2.52      Similar observations were made in other submissions. The Australia Institute contended that the Australian Government has 'very little to show for' the $1.3 billion spent in support of CCS technologies and that this indicates 'CCS technologies are not yet developed and demonstrated sufficiently to fit the CEFC's focus on technologies in the later stages of development and commercialisation'.[56]

2.53      Likewise, Mr Simon Holmes à Court commented that the CEFC 'is not a research and development program' and that CCS projects 'have yet to demonstrate technical and commercial readiness to the CEFC's standards'. Mr Holmes à Court commented that, with 'a lack of commercial viable CCS opportunities on offer', if the CEFC's current investment approach is maintained, the bill 'is highly unlikely to have any difference to either the CEFC or the development of CCS'.[57]

2.54      Furthermore, Mr Holmes à Court expressed doubt that the CEFC would provide funding on the scale that CCS projects have required to date.
Mr Holmes à Court commented:

...the largest loan that CEFC has ever made is in the order of $200 million, and $200 million is pretty much what we spent on the feasibility of Queensland's ZeroGen project, so the orders of magnitude for these projects are well above anything that the CEFC normally looks at.[58]

2.55      There is also concern that the addition of CCS as a possible investible technology would dilute the CEFC's focus. The Australian Conservation Foundation (ACF) noted that the projects financed by the CEFC to date 'are forecasted to reduce Australia's annual emission by 11.1 million tonnes of C02-e'.[59] The ACF argued that a contributing factor to the CEFC's success to date has been 'its adherence to a narrowly defined investment mandate, focused on promoting investment in clean, renewable technologies'.[60] Mr Roderick Campbell from The Australia Institute also commented that the need for the CEFC to acquire knowledge about CCS technologies would be a 'drain' on the limited resources of 'a relatively small body'.[61]

2.56      It was also questioned whether the CEFC has adequate resources to invest in CCS technologies in addition to its existing work. This evidence can be divided into two categories:

2.57      Finally, it was questioned whether the CEFC is the most appropriate entity for supporting the successful development of CCS. The Australia Institute acknowledged the potential of CCS technology, such as in industrial applications 'where zero emission alternatives to production processes are not yet known'.[64] However, the Institute argued that, when CCS technologies 'are a little more advanced', whether the CEFC should invest in these technologies would be 'better addressed as part of a wider review of our environment and energy bodies rather than tacking something onto the CEFC now'.[65]

Committee view

2.58      The committee supports amending the CEFC Act to remove the prohibition on the CEFC investing in CCS technologies as proposed by this bill. Fundamentally, the committee supports the bill because it considers the public interest would be better served by a more technology neutral approach to energy policy.

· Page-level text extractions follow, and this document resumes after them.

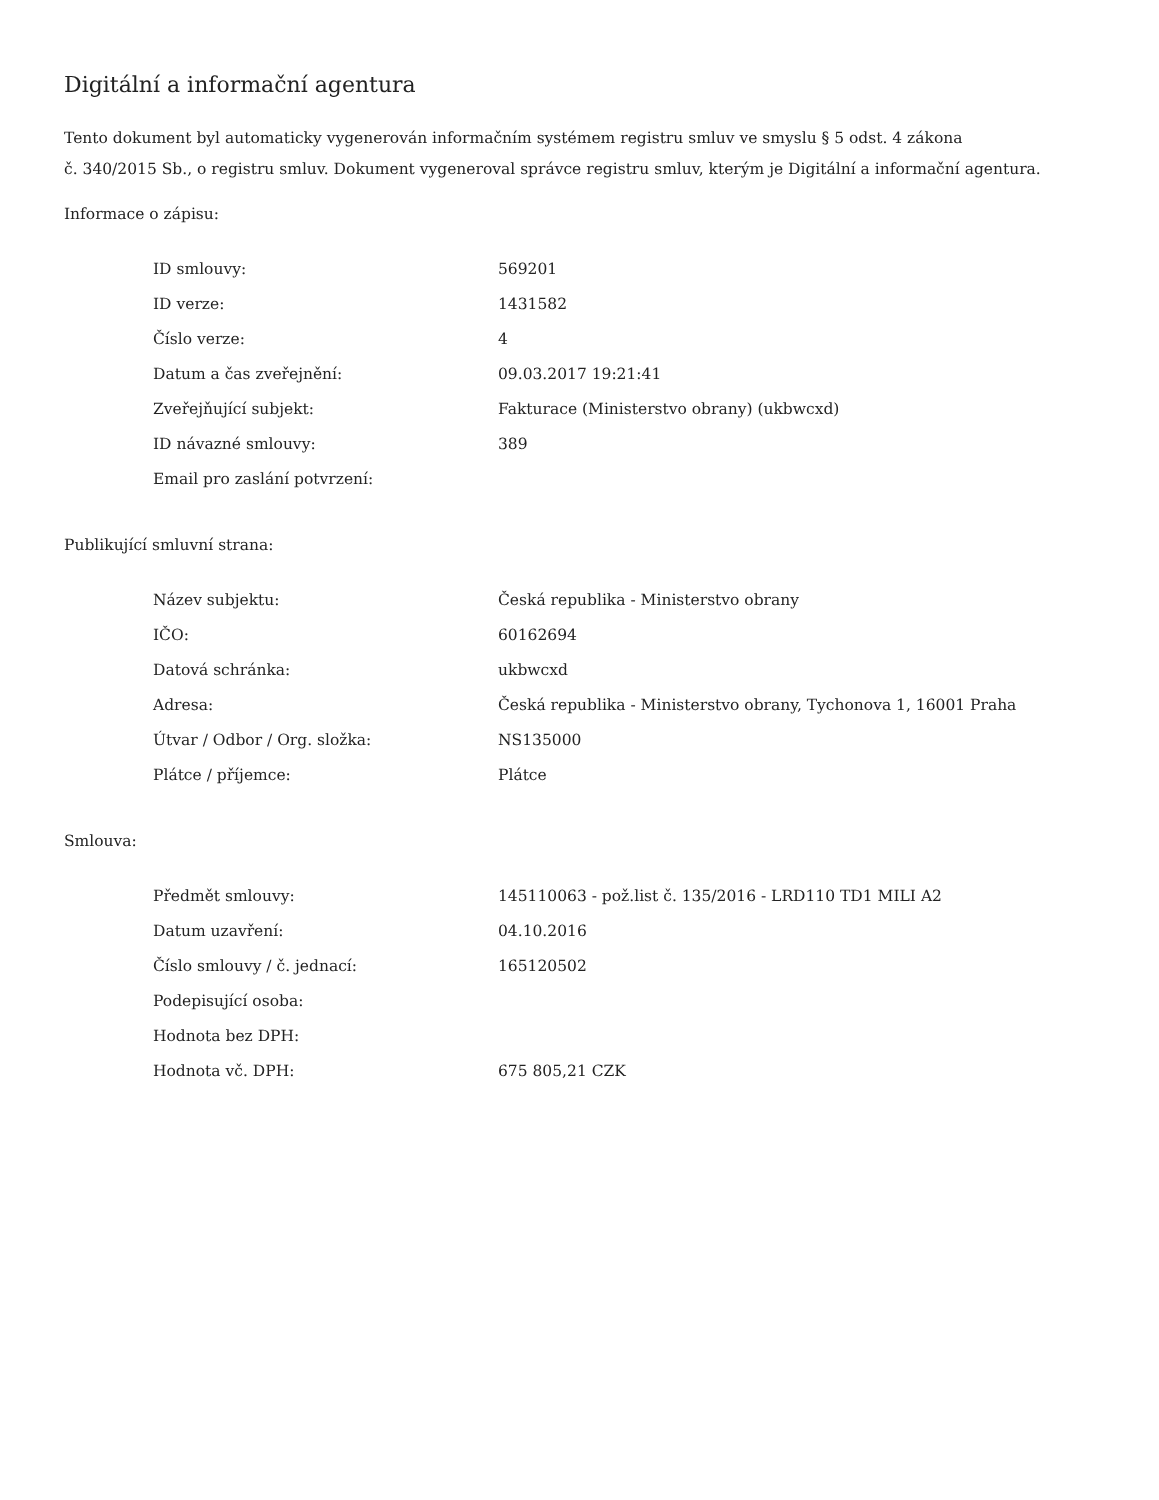Digitální a informační agentura
Tento dokument byl automaticky vygenerován informačním systémem registru smluv ve smyslu § 5 odst. 4 zákona
č. 340/2015 Sb., o registru smluv. Dokument vygeneroval správce registru smluv, kterým je Digitální a informační agentura.
Informace o zápisu:
| ID smlouvy: | 569201 |
| ID verze: | 1431582 |
| Číslo verze: | 4 |
| Datum a čas zveřejnění: | 09.03.2017 19:21:41 |
| Zveřejňující subjekt: | Fakturace (Ministerstvo obrany) (ukbwcxd) |
| ID návazné smlouvy: | 389 |
| Email pro zaslání potvrzení: | |
Publikující smluvní strana:
| Název subjektu: | Česká republika - Ministerstvo obrany |
| IČO: | 60162694 |
| Datová schránka: | ukbwcxd |
| Adresa: | Česká republika - Ministerstvo obrany, Tychonova 1, 16001 Praha |
| Útvar / Odbor / Org. složka: | NS135000 |
| Plátce / příjemce: | Plátce |
Smlouva:
| Předmět smlouvy: | 145110063 - pož.list č. 135/2016 - LRD110 TD1 MILI A2 |
| Datum uzavření: | 04.10.2016 |
| Číslo smlouvy / č. jednací: | 165120502 |
| Podepisující osoba: | |
| Hodnota bez DPH: | |
| Hodnota vč. DPH: | 675 805,21 CZK |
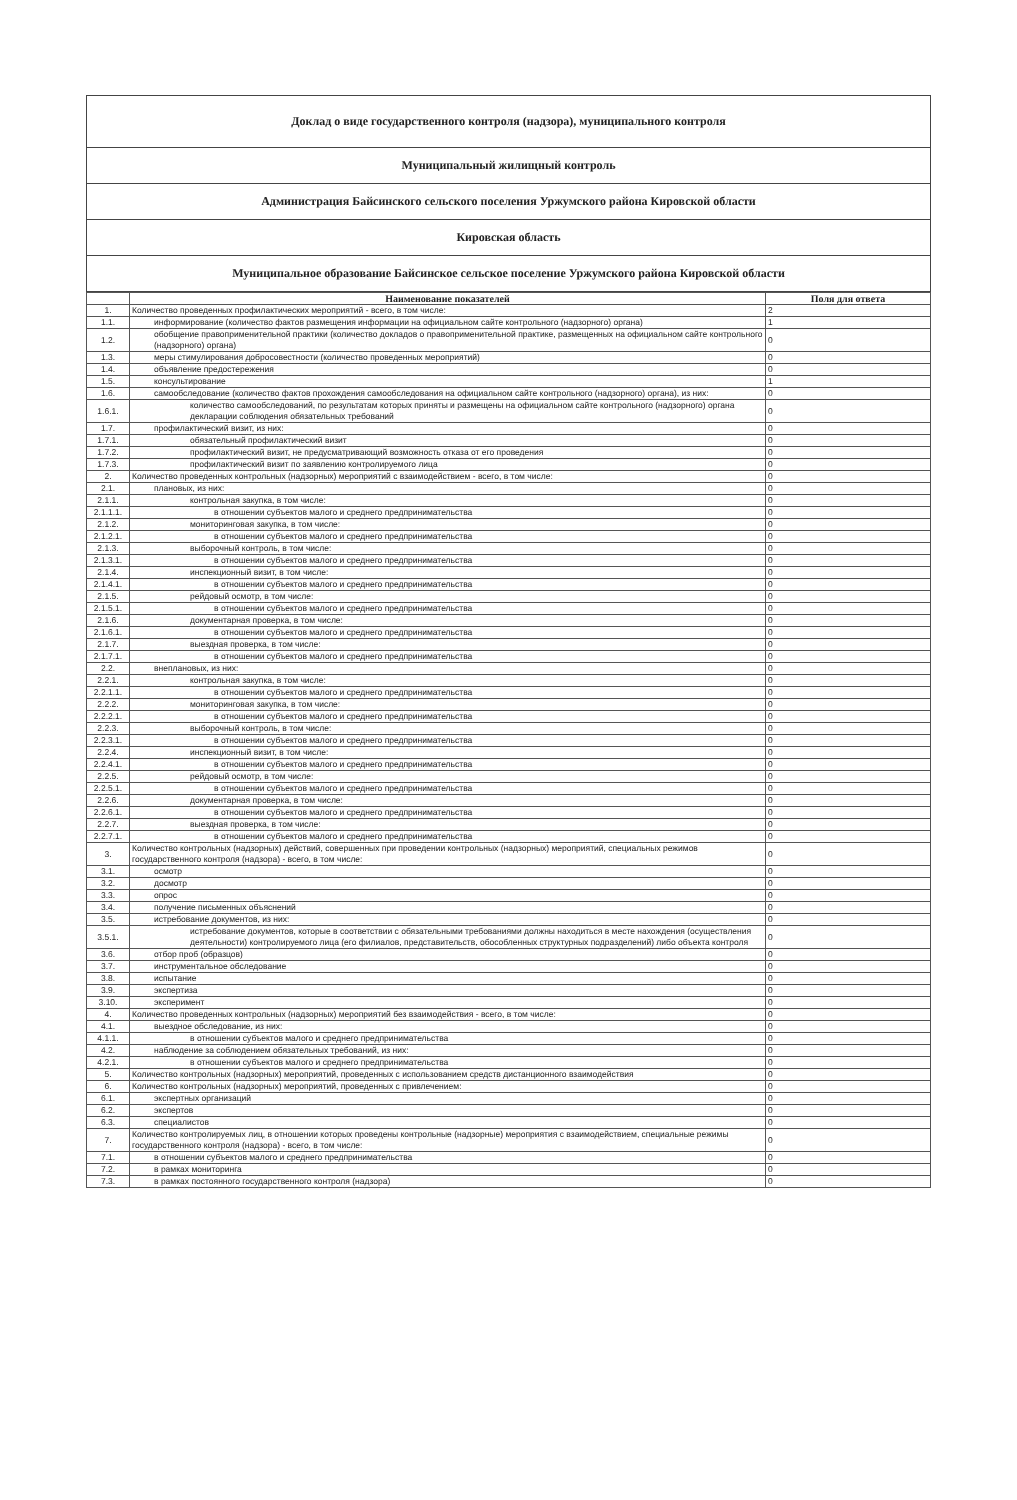Доклад о виде государственного контроля (надзора), муниципального контроля
Муниципальный жилищный контроль
Администрация Байсинского сельского поселения Уржумского района Кировской области
Кировская область
Муниципальное образование Байсинское сельское поселение Уржумского района Кировской области
| | Наименование показателей | Поля для ответа |
| --- | --- | --- |
| 1. | Количество проведенных профилактических мероприятий - всего, в том числе: | 2 |
| 1.1. | информирование (количество фактов размещения информации на официальном сайте контрольного (надзорного) органа) | 1 |
| 1.2. | обобщение правоприменительной практики (количество докладов о правоприменительной практике, размещенных на официальном сайте контрольного (надзорного) органа) | 0 |
| 1.3. | меры стимулирования добросовестности (количество проведенных мероприятий) | 0 |
| 1.4. | объявление предостережения | 0 |
| 1.5. | консультирование | 1 |
| 1.6. | самообследование (количество фактов прохождения самообследования на официальном сайте контрольного (надзорного) органа), из них: | 0 |
| 1.6.1. | количество самообследований, по результатам которых приняты и размещены на официальном сайте контрольного (надзорного) органа декларации соблюдения обязательных требований | 0 |
| 1.7. | профилактический визит, из них: | 0 |
| 1.7.1. | обязательный профилактический визит | 0 |
| 1.7.2. | профилактический визит, не предусматривающий возможность отказа от его проведения | 0 |
| 1.7.3. | профилактический визит по заявлению контролируемого лица | 0 |
| 2. | Количество проведенных контрольных (надзорных) мероприятий с взаимодействием - всего, в том числе: | 0 |
| 2.1. | плановых, из них: | 0 |
| 2.1.1. | контрольная закупка, в том числе: | 0 |
| 2.1.1.1. | в отношении субъектов малого и среднего предпринимательства | 0 |
| 2.1.2. | мониторинговая закупка, в том числе: | 0 |
| 2.1.2.1. | в отношении субъектов малого и среднего предпринимательства | 0 |
| 2.1.3. | выборочный контроль, в том числе: | 0 |
| 2.1.3.1. | в отношении субъектов малого и среднего предпринимательства | 0 |
| 2.1.4. | инспекционный визит, в том числе: | 0 |
| 2.1.4.1. | в отношении субъектов малого и среднего предпринимательства | 0 |
| 2.1.5. | рейдовый осмотр, в том числе: | 0 |
| 2.1.5.1. | в отношении субъектов малого и среднего предпринимательства | 0 |
| 2.1.6. | документарная проверка, в том числе: | 0 |
| 2.1.6.1. | в отношении субъектов малого и среднего предпринимательства | 0 |
| 2.1.7. | выездная проверка, в том числе: | 0 |
| 2.1.7.1. | в отношении субъектов малого и среднего предпринимательства | 0 |
| 2.2. | внеплановых, из них: | 0 |
| 2.2.1. | контрольная закупка, в том числе: | 0 |
| 2.2.1.1. | в отношении субъектов малого и среднего предпринимательства | 0 |
| 2.2.2. | мониторинговая закупка, в том числе: | 0 |
| 2.2.2.1. | в отношении субъектов малого и среднего предпринимательства | 0 |
| 2.2.3. | выборочный контроль, в том числе: | 0 |
| 2.2.3.1. | в отношении субъектов малого и среднего предпринимательства | 0 |
| 2.2.4. | инспекционный визит, в том числе: | 0 |
| 2.2.4.1. | в отношении субъектов малого и среднего предпринимательства | 0 |
| 2.2.5. | рейдовый осмотр, в том числе: | 0 |
| 2.2.5.1. | в отношении субъектов малого и среднего предпринимательства | 0 |
| 2.2.6. | документарная проверка, в том числе: | 0 |
| 2.2.6.1. | в отношении субъектов малого и среднего предпринимательства | 0 |
| 2.2.7. | выездная проверка, в том числе: | 0 |
| 2.2.7.1. | в отношении субъектов малого и среднего предпринимательства | 0 |
| 3. | Количество контрольных (надзорных) действий, совершенных при проведении контрольных (надзорных) мероприятий, специальных режимов государственного контроля (надзора) - всего, в том числе: | 0 |
| 3.1. | осмотр | 0 |
| 3.2. | досмотр | 0 |
| 3.3. | опрос | 0 |
| 3.4. | получение письменных объяснений | 0 |
| 3.5. | истребование документов, из них: | 0 |
| 3.5.1. | истребование документов, которые в соответствии с обязательными требованиями должны находиться в месте нахождения (осуществления деятельности) контролируемого лица (его филиалов, представительств, обособленных структурных подразделений) либо объекта контроля | 0 |
| 3.6. | отбор проб (образцов) | 0 |
| 3.7. | инструментальное обследование | 0 |
| 3.8. | испытание | 0 |
| 3.9. | экспертиза | 0 |
| 3.10. | эксперимент | 0 |
| 4. | Количество проведенных контрольных (надзорных) мероприятий без взаимодействия - всего, в том числе: | 0 |
| 4.1. | выездное обследование, из них: | 0 |
| 4.1.1. | в отношении субъектов малого и среднего предпринимательства | 0 |
| 4.2. | наблюдение за соблюдением обязательных требований, из них: | 0 |
| 4.2.1. | в отношении субъектов малого и среднего предпринимательства | 0 |
| 5. | Количество контрольных (надзорных) мероприятий, проведенных с использованием средств дистанционного взаимодействия | 0 |
| 6. | Количество контрольных (надзорных) мероприятий, проведенных с привлечением: | 0 |
| 6.1. | экспертных организаций | 0 |
| 6.2. | экспертов | 0 |
| 6.3. | специалистов | 0 |
| 7. | Количество контролируемых лиц, в отношении которых проведены контрольные (надзорные) мероприятия с взаимодействием, специальные режимы государственного контроля (надзора) - всего, в том числе: | 0 |
| 7.1. | в отношении субъектов малого и среднего предпринимательства | 0 |
| 7.2. | в рамках мониторинга | 0 |
| 7.3. | в рамках постоянного государственного контроля (надзора) | 0 |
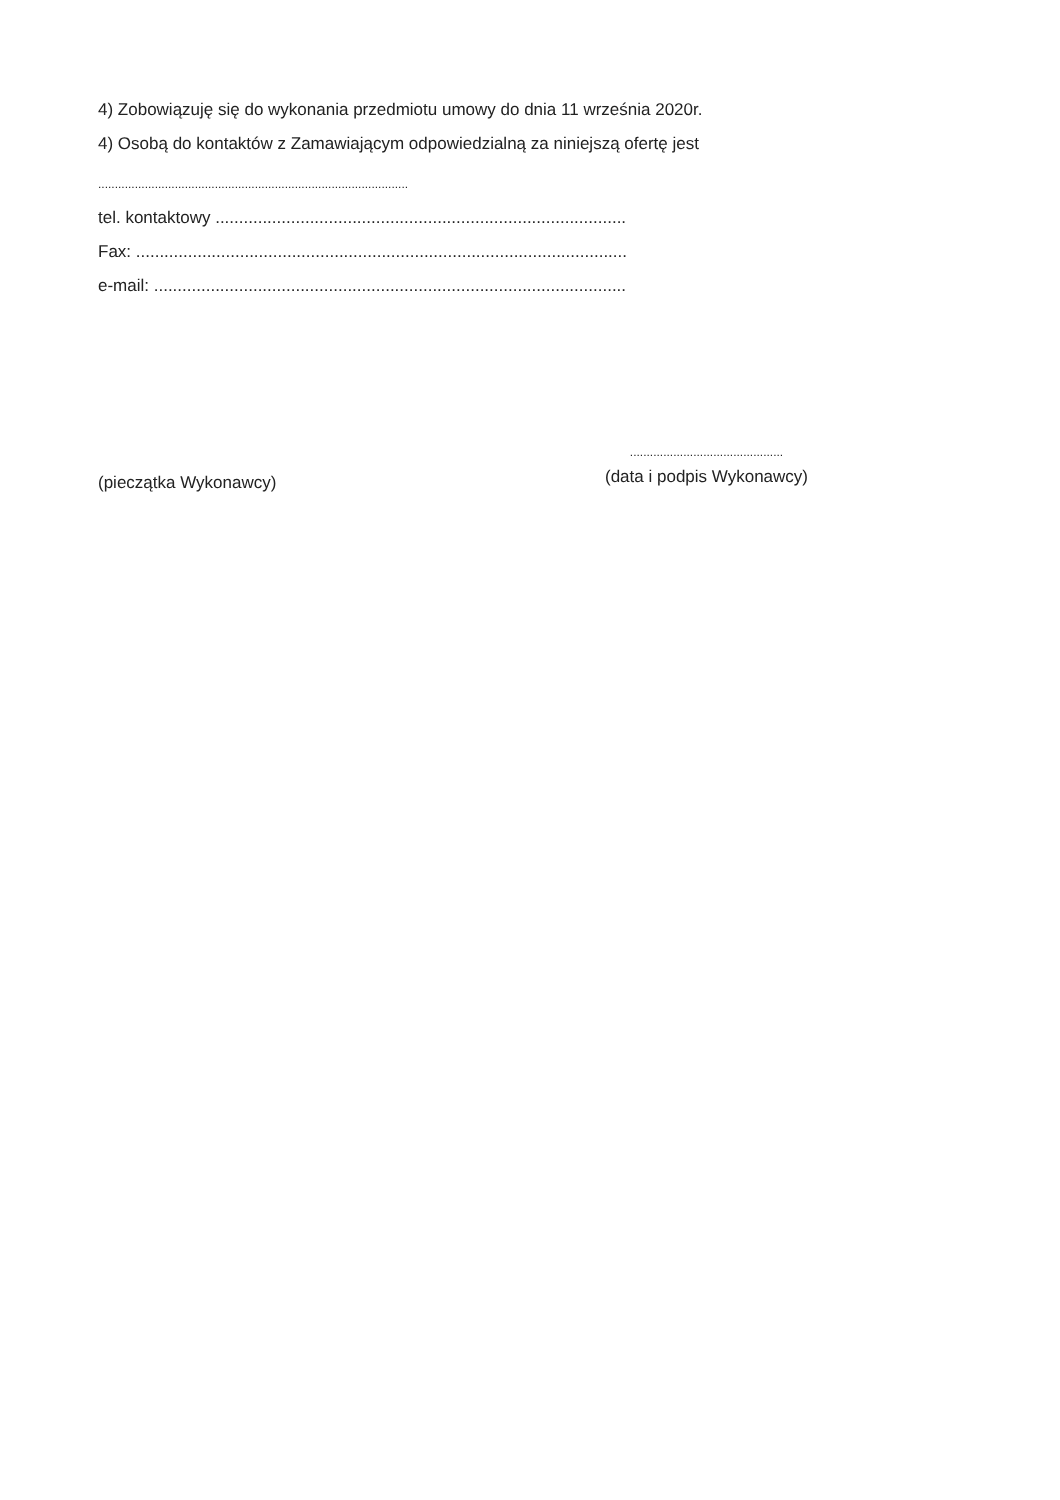4) Zobowiązuję się do wykonania przedmiotu umowy do dnia 11 września 2020r.
4) Osobą do kontaktów z Zamawiającym odpowiedzialną za niniejszą ofertę jest
.............................................................................................
tel. kontaktowy .......................................................................................
Fax: ........................................................................................................
e-mail: ....................................................................................................
(pieczątka Wykonawcy)
..............................................
(data i podpis Wykonawcy)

2.59      CCS is a proven low-emission technology. In the committee's view, the prohibition on the CEFC investing in CCS technologies is arbitrary and inappropriate given the expert advice that a wide range of technologies is needed to achieve the emissions reductions required under the Paris Agreement. A more technology neutral approach to the CEFC Act will ensure that the widest possible range of cost-effective low-emission solutions can be considered by the CEFC, noting that it would still be for the CEFC to decide, independent of government and with commercial rigour, whether to invest in any suitable projects involving CCS.

Recommendation 1

2.60      The committee recommends that the bill be passed.